08:23 – Netflix Instant is obviously under pressure from Amazon and other video streaming vendors. Netflix is having to pay much more for the rights to stream programming, and it’s really starting to show in their selection of new titles. For the last few months, I’ve noticed that their new material is heavily skewed towards material from Korea and other Pacific Rim countries. For at least the last three months, their “Recently added in TV Shows” category has been more than half Korean and other dubbed material. I’m sure they get this stuff for almost nothing, and I’m equally sure that almost none of their subscribers have any interest at all in watching it. It’s simply a cheap and cheesy way of padding their catalog. Even so, at eight bucks a month Netflix streaming continues to offer incredible bang for the buck.
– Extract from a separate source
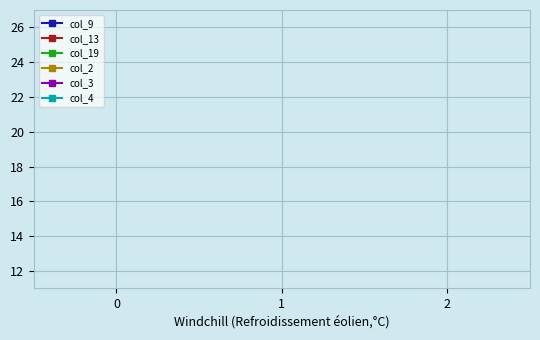

What are all the series names shown in the legend?

col_9, col_13, col_19, col_2, col_3, col_4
I’m not sure what’s going on with kit sales to foreign customers. Over the past year our sales have been steadily about 95% domestic, with nearly all of the remainder going to Canadian customers. Lately, 15% to 20% of sales have been to customers outside the US, with Canadians, Australians, and Brits about evenly split.
I read an interesting report yesterday about generosity by nation. The generosity in question was not foreign aid, but individual generosity, measured not only in monetary contributions but in willingness to help others, contribute time and work, and so on. The PDF included a table of the top 10 over the past five years. Positions 1 through 6 were held by the US, Australia, New Zealand, Ireland, Canada, and the UK. It’s probably not a coincidence that all of these are English-speaking countries.
09:46 – Congratulations to John Farrell Kuhns, whose Heirloom Chemistry Set Kickstarter project has nearly reached four times its original $30,000 goal. That’s with only a month gone and two weeks remaining.
Several people have asked me why I’m supporting and promoting a competitor’s project. The short answer is that I don’t really consider John to be a competitor. We focus on different markets. But even if John were our competitor, I’d still support his project because I think it’s important that kids have as many good options as possible for getting involved with hands-on science.